Classics Club #8: Truman Capote’s Breakfast at Tiffany’s
Truman Capote’s Breakfast at Tiffany‘s is the first book on my Classics Club list that has disappointed me. I can’t even say it’s bad because this short novel is too trivial and meaningless to rise to the level of badness. I have absolutely no idea what possessed the author to explore one of the most tired old plots in the history of humanity as late as 1958. Novels narrated by males who are puzzled and attracted / repulsed by a prostitute abound. What is the point of writing yet another one if you can;t contribute anything new to the subject?
I understand, of course, that nobody is likely to invent a new plot these days. But you have got to bring something new even to the most exploited old theme.
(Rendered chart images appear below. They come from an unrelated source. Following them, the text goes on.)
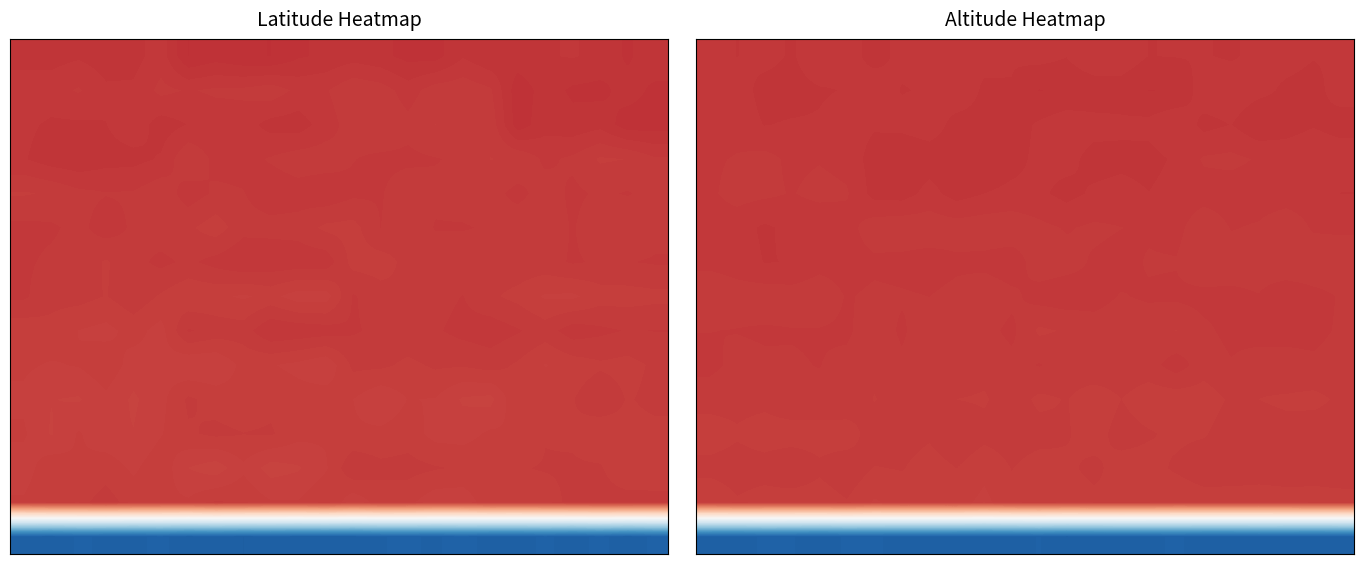

At which category does the chart reach its minimum across all series?

13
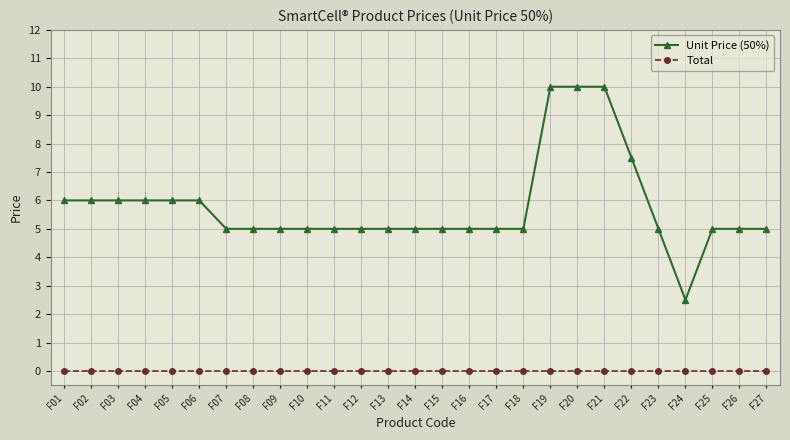

True or false: Unit Price (50%) and Total cross at least once.

False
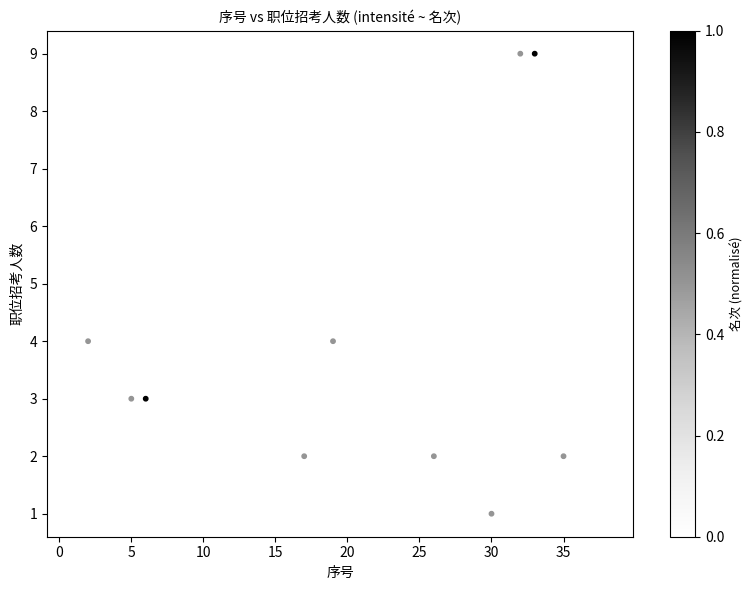

What is the range of X values (max minus min)?

37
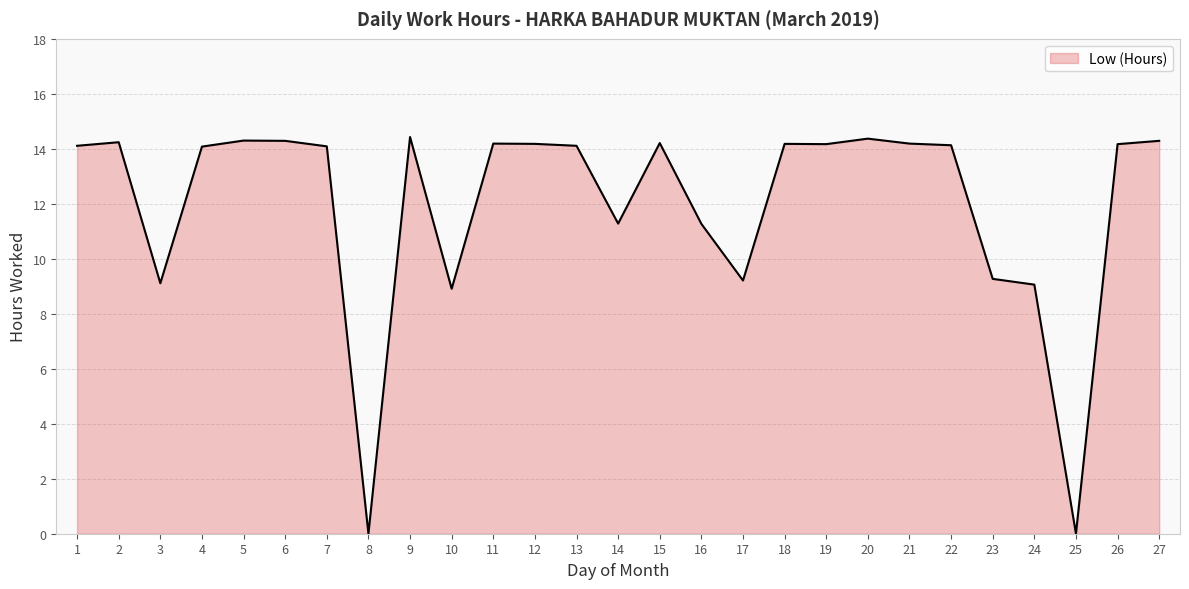

Which label corresponds to the smallest value in the chart?

8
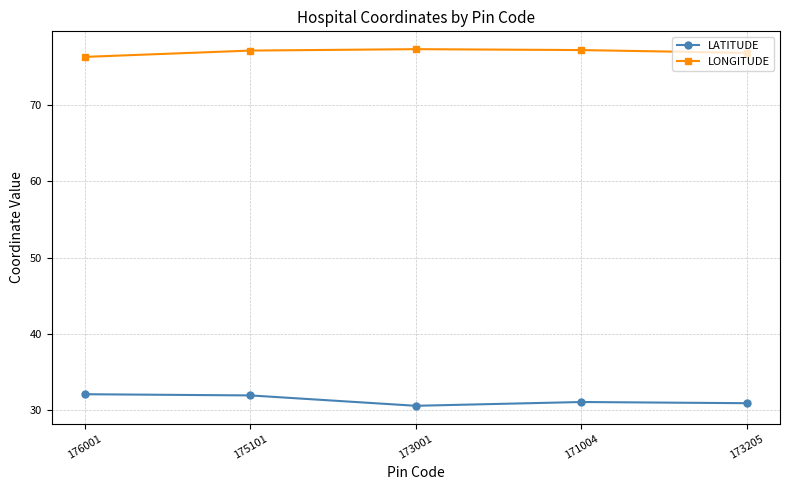

What is the average value of the LONGITUDE series?

76.9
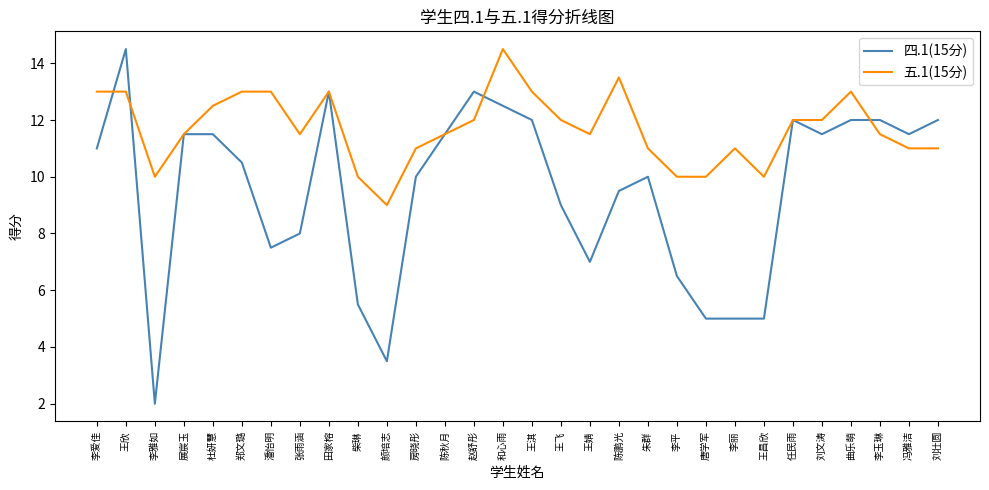

True or false: 五.1(15分) has more than 1 interior local peaks.

True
Capote doesn’t manage to do that, however. He rewrites Abbé Prévost, Kuprin, Zola et al. but his incapacity to rise to their level either artistically or ideologically makes Breakfast at Tiffany‘s nothing but a sad, pale parody.
The book I purchased also contained three short stories, so I decided to read them in order to give Capote a chance to redeem himself in my eyes. And what do you think? The very first story yet again discussed female prostitution in the same saccharine, cloying way as the short novel. I don’t know what made Capote, a gay man, so obsessed with female prostitution but this fixation definitely detracts from the quality of his writing.
If you read the novel and liked it, do share what it is that you enjoyed about it.